> [TEXT SEGMENT]
+ + + + +
But, as Christian Montoya reports for The College Fix, it has the potential to become just that. Writes Montoya:

In spite of the new ‘fixed price’ system, campus police will ultimately decide how much to charge students, based in part on the expected reaction to the speech at their events, according to a spring letter to ‘Student Leaders & Advisors’ from two Cornell officials.

And, with cozy, overly-ebullient, “rah-rah” college enthusiasm, the Senior Associate Dean for Students and the Director of Campus Activities at Cornell offer:

We have established new protocols that promote both speech and safety. These protocols provide opportunities both for the speech of a speaker and the speech of protesters to that speaker. In a nutshell, in the space with the speaker, we have more robust procedures to ensure the speaker may be heard. Additionally, there will be designated protest spaces to allow the voices of protesters to be heard. More speech; more safety. Mic drop.

Cute.
+ + + + +
> [DATA SHOWN]
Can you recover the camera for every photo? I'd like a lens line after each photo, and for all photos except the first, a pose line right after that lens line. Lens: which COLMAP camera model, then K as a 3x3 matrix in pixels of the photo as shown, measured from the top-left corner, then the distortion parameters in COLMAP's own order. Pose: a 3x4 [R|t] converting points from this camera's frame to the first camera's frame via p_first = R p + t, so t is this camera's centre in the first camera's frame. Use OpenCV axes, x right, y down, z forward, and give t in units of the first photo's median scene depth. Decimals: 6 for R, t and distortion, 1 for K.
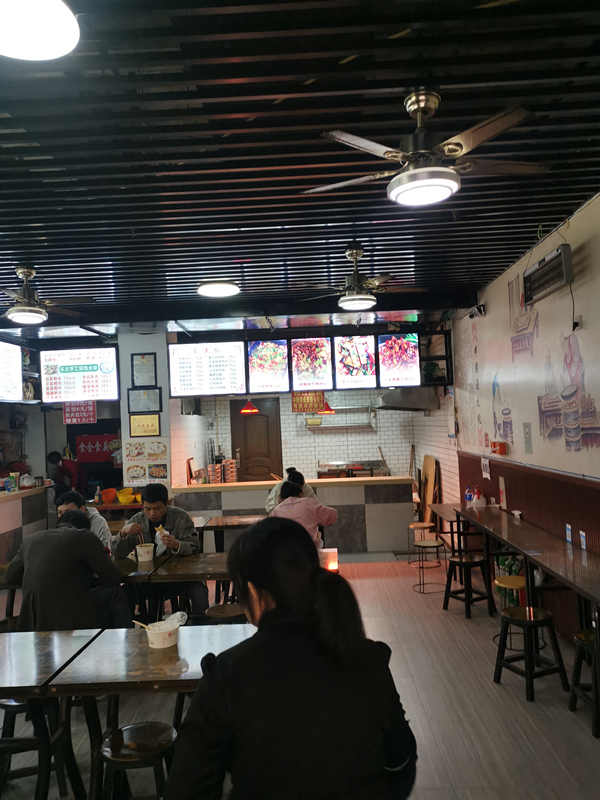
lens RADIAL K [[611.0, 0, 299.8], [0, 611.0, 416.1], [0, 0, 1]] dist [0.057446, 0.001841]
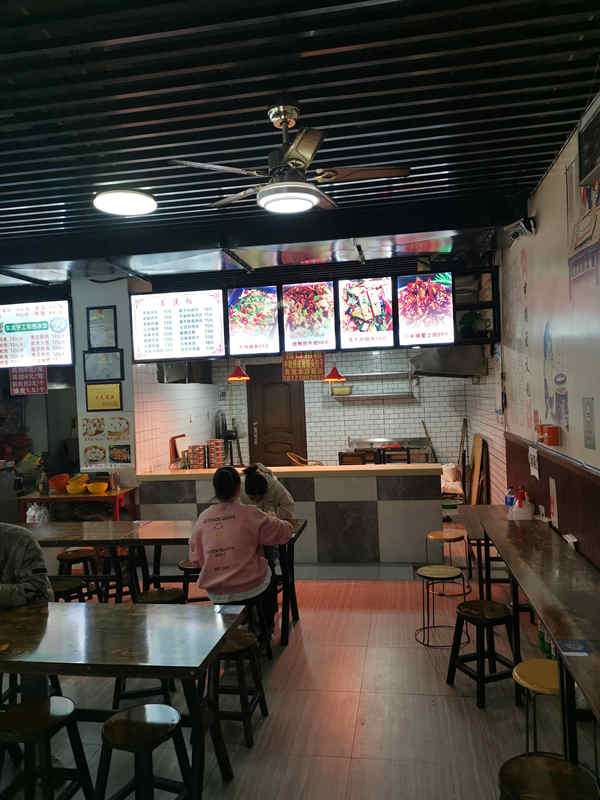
+ + + + +
> [WHAT THE EXERCISE ASKS] In the passage on Cornell's event protocols, who will ultimately decide how much to charge students? The data above is separate material from the passage.

> [TASK ANSWER] Campus police will decide, based in part on the expected reaction to the speech at the students' events.